Psicosoma | SOS familiar   

Debemos repensar todo y poner la familia en primer orden 

La familia terrenal navega en la misma barca y cada quien reconstruye sus vientos favorables con diferentes creencias. Algo se comprendió en los casi dos años de reclusión –las madres y padres en terapia– al dar valor a la compañía y cuido de la prole. Concienzar el tiempo vivo, la ternura, reciprocidad, compartir miedos y esperanzas nos fortalecen, porque cada miembro en confianza puede “solicitar” cómo le perciben sus hijos y viceversa –los procesos de autopercepción e interpercepción varían en diferentes etapas.

En una especie de arqueología psíquica, registramos improntas de la primera infancia –primeros siete años– que marcan y trauman, y “a mayor dependencia tendremos más niños seguros con mejor autopercepción e identidad” (psicóloga Alicia Gallegos de Lozada).

La retroalimentación es continua con familias presentes, que ayuden a desmontar las “grandes verdades”, confusiones, que a tiempo sería preventivo. Traumas de adultos, respuestas exageradas hacen del morir o nacer un evento supramega. Tan sencillo es para los niños hablar de enfermedades y muertes; un niño de cinco años cuenta el desaparecer “como mi gatico, que se perdió” o una niña que ve morir al abuelo altísimo y no comprende como lo metieron en una caja chiquita –donde reposan las cenizas.
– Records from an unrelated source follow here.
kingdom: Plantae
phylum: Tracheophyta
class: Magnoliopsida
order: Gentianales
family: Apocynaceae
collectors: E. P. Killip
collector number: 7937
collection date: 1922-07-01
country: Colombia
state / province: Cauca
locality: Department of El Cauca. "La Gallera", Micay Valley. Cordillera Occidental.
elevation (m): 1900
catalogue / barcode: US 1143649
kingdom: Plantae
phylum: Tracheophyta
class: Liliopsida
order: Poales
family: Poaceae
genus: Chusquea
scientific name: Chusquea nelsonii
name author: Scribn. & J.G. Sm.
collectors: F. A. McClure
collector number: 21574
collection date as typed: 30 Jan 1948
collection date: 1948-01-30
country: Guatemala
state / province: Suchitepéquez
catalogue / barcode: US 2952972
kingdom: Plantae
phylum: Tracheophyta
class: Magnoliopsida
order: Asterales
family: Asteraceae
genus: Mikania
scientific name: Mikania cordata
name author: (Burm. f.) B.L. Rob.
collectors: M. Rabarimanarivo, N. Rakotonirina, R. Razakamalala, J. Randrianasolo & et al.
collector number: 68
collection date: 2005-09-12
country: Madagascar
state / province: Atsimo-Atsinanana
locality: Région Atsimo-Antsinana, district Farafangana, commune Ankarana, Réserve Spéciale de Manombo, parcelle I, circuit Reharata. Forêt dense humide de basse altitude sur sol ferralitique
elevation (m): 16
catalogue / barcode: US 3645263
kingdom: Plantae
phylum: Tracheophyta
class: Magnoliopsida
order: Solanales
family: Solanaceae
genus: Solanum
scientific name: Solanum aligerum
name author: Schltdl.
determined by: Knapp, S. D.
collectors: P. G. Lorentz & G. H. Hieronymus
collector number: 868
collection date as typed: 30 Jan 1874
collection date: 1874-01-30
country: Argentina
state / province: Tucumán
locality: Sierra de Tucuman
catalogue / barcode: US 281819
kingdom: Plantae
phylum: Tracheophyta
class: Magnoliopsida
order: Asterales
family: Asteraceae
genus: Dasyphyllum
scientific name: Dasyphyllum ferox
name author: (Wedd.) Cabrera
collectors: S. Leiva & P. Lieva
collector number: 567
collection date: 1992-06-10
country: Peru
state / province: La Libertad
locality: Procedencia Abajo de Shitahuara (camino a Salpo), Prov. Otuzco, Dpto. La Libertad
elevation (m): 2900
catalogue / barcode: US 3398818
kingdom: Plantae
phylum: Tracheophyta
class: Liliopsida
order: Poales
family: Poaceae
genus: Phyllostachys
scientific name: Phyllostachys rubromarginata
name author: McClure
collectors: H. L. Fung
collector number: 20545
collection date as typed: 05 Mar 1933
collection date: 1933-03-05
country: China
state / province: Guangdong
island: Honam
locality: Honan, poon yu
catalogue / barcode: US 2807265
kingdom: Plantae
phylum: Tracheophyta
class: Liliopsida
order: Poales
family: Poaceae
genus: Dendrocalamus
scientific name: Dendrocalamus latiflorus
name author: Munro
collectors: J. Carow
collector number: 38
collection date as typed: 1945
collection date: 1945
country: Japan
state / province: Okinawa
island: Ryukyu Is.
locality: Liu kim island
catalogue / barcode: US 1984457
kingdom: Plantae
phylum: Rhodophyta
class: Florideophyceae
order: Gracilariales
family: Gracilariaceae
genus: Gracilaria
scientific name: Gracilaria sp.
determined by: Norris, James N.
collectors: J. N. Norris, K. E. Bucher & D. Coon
El compartir sus inquietudes retroalimentan diálogos en sana paz, tranquilidad, curiosidad y generan en las madres y padres equilibrio, armonía, felicidad, luz en el servir actual. De esa forma, quizás la prevención acortaría la ansiedad, la soledad, la depresión, la irritabilidad, la violencia, los trastornos alimenticios de anorexia y bulimia.

Centrar la atención en las familias es de emergencia para los gobiernos. ¿Qué sucede cuando ambos representantes dejan el cuido a los aparatos tecnológicos o los niños “buscan” sus alimentos por otras vías?, ¿qué sucede cuando en hordas migrantes van en busca del “sueño americano”?

En este septiembre, cientos de compatriotas están de tránsito por Costa Rica (vienen “huyendo” de gobiernos izquierdistas, de Colombia, Perú, Chile) y manifiestan que Biden creó leyes protectoras.

Al entrevistar, no comprenden las profundas marcas que imprimen en su familia mendicante, muchos muestran llagas en los brazos, piernas, para juntar dinero y cruzar Nicaragua; conmueve ver a las criaturas –menores de dos años– balbucear “ayuya”, mientras tanto las niñas juegan con Barbies y comen las infaltables “cajita feliz”, dixit: “Familia feliz’’ (aquí somos cuna de la comida chatarra), jóvenes preñadas con el maruto fuera se tienden en las aceras; todos manifiestan estar de paso: “No queremos estar en albergues y preferimos pagar un hotelito y  aquí nos traen comidas frescas –la que nos gusta–”. “La selva del Darién es atrinca, pero los venezolanos nos cuidamos; pobres los haitianos y africanos que los matan, porque los engañan y no hablan castellano”. “Yo ayudé a mujeres y a una niña que se estaba ahogando en el río –soy de Cabimas y mi esposo de Caracas–“. “Yo de Barquisimeto y la Virgen de la Candelaria me salvó, y quiero que escriba eso”. “No llovió una semana en la selva y eso es un milagro y, al estar en Panamá, un palo de agua se llevó dos lanchas”.

Es cierto que los niños y niñas se sienten más seguros con sus representantes, pero ¿hasta qué punto pueden arriesgar sus vidas?, ¿el amor les permite generar traumas de por vida? También existe la paradoja terrible de otro cuadro, cuando viven “juntos”, pero ni los ven crecer, se matan para redondear las arepas, se enfocan en el “vil dinero”, “ver que te quiero verde”, pasan de un medio a otro y ayudan en las interacciones sociales a cosificar. ¿Cuáles son las perspectivas de estas familias en las políticas sociales?  Debemos repensar todo, con acciones, y poner la familia en primer orden.